== WHAT YOU ARE ASKED TO DO ==
Note how many lines of the material that follows include the string "Boom", and state only that number.

== MATERIAL FOR THIS EXERCISE ==
=-=-=
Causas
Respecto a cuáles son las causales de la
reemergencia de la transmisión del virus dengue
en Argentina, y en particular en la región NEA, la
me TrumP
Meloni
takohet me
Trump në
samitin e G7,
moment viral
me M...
=-=-=
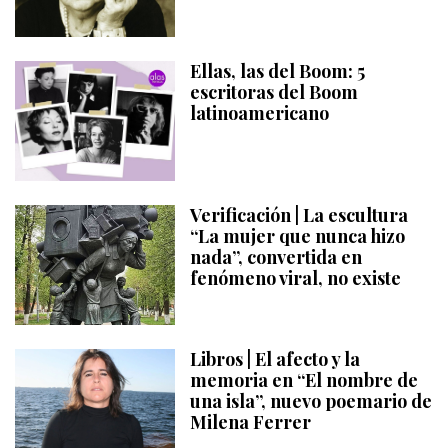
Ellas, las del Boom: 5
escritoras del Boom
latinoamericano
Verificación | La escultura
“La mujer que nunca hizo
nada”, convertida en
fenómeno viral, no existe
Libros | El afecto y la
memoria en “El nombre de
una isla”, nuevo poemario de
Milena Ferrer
=-=-=
== ANSWER SPACE ==
2